Dataset entries:
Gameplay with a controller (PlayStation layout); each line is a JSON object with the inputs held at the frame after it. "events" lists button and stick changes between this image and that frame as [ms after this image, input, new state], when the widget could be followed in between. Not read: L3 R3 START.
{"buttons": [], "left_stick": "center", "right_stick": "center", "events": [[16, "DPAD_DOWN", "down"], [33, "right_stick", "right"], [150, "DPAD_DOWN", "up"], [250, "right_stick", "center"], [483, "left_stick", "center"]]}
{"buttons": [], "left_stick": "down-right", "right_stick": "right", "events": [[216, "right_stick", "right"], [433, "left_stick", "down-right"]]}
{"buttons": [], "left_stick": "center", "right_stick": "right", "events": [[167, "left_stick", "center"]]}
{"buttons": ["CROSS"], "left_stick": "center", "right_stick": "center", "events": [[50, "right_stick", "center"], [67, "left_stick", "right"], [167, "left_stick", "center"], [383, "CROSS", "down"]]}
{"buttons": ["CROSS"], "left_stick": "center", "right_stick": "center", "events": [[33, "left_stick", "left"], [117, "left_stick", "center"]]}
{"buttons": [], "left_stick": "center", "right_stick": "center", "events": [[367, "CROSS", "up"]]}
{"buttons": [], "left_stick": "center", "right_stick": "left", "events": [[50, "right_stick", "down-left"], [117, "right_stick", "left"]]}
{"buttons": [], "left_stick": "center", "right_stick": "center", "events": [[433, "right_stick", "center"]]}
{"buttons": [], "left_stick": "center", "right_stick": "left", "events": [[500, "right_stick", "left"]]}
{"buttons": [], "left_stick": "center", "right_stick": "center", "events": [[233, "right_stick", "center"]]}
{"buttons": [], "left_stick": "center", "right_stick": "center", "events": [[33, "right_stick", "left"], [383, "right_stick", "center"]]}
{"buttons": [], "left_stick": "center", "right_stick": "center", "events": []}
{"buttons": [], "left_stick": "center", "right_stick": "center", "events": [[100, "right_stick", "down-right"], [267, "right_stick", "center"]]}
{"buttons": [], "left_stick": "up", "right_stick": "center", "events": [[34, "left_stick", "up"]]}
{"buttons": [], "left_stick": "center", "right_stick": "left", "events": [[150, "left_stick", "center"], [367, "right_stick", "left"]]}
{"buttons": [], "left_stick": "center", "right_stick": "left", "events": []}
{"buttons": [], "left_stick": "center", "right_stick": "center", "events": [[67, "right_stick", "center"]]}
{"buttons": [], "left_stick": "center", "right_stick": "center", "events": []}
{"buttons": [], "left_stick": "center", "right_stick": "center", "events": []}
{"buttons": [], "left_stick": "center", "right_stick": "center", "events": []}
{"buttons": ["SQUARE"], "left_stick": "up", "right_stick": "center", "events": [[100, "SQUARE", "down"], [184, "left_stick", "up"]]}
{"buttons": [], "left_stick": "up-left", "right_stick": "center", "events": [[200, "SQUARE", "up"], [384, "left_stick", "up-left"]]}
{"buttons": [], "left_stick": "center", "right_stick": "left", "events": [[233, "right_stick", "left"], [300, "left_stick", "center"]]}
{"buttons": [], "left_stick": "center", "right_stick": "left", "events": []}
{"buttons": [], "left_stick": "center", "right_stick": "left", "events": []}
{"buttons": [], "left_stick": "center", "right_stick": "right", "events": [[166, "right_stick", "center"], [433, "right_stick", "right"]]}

## What the task requires
Your output should match the records above word for word.

## Expected answer
Gameplay with a controller (PlayStation layout); each line is a JSON object with the inputs held at the frame after it. "events" lists button and stick changes between this image and that frame as [ms after this image, input, new state], when the widget could be followed in between. Not read: L3 R3 START.
{"buttons": [], "left_stick": "center", "right_stick": "center", "events": [[16, "DPAD_DOWN", "down"], [33, "right_stick", "right"], [150, "DPAD_DOWN", "up"], [250, "right_stick", "center"], [483, "left_stick", "center"]]}
{"buttons": [], "left_stick": "down-right", "right_stick": "right", "events": [[216, "right_stick", "right"], [433, "left_stick", "down-right"]]}
{"buttons": [], "left_stick": "center", "right_stick": "right", "events": [[167, "left_stick", "center"]]}
{"buttons": ["CROSS"], "left_stick": "center", "right_stick": "center", "events": [[50, "right_stick", "center"], [67, "left_stick", "right"], [167, "left_stick", "center"], [383, "CROSS", "down"]]}
{"buttons": ["CROSS"], "left_stick": "center", "right_stick": "center", "events": [[33, "left_stick", "left"], [117, "left_stick", "center"]]}
{"buttons": [], "left_stick": "center", "right_stick": "center", "events": [[367, "CROSS", "up"]]}
{"buttons": [], "left_stick": "center", "right_stick": "left", "events": [[50, "right_stick", "down-left"], [117, "right_stick", "left"]]}
{"buttons": [], "left_stick": "center", "right_stick": "center", "events": [[433, "right_stick", "center"]]}
{"buttons": [], "left_stick": "center", "right_stick": "left", "events": [[500, "right_stick", "left"]]}
{"buttons": [], "left_stick": "center", "right_stick": "center", "events": [[233, "right_stick", "center"]]}
{"buttons": [], "left_stick": "center", "right_stick": "center", "events": [[33, "right_stick", "left"], [383, "right_stick", "center"]]}
{"buttons": [], "left_stick": "center", "right_stick": "center", "events": []}
{"buttons": [], "left_stick": "center", "right_stick": "center", "events": [[100, "right_stick", "down-right"], [267, "right_stick", "center"]]}
{"buttons": [], "left_stick": "up", "right_stick": "center", "events": [[34, "left_stick", "up"]]}
{"buttons": [], "left_stick": "center", "right_stick": "left", "events": [[150, "left_stick", "center"], [367, "right_stick", "left"]]}
{"buttons": [], "left_stick": "center", "right_stick": "left", "events": []}
{"buttons": [], "left_stick": "center", "right_stick": "center", "events": [[67, "right_stick", "center"]]}
{"buttons": [], "left_stick": "center", "right_stick": "center", "events": []}
{"buttons": [], "left_stick": "center", "right_stick": "center", "events": []}
{"buttons": [], "left_stick": "center", "right_stick": "center", "events": []}
{"buttons": ["SQUARE"], "left_stick": "up", "right_stick": "center", "events": [[100, "SQUARE", "down"], [184, "left_stick", "up"]]}
{"buttons": [], "left_stick": "up-left", "right_stick": "center", "events": [[200, "SQUARE", "up"], [384, "left_stick", "up-left"]]}
{"buttons": [], "left_stick": "center", "right_stick": "left", "events": [[233, "right_stick", "left"], [300, "left_stick", "center"]]}
{"buttons": [], "left_stick": "center", "right_stick": "left", "events": []}
{"buttons": [], "left_stick": "center", "right_stick": "left", "events": []}
{"buttons": [], "left_stick": "center", "right_stick": "right", "events": [[166, "right_stick", "center"], [433, "right_stick", "right"]]}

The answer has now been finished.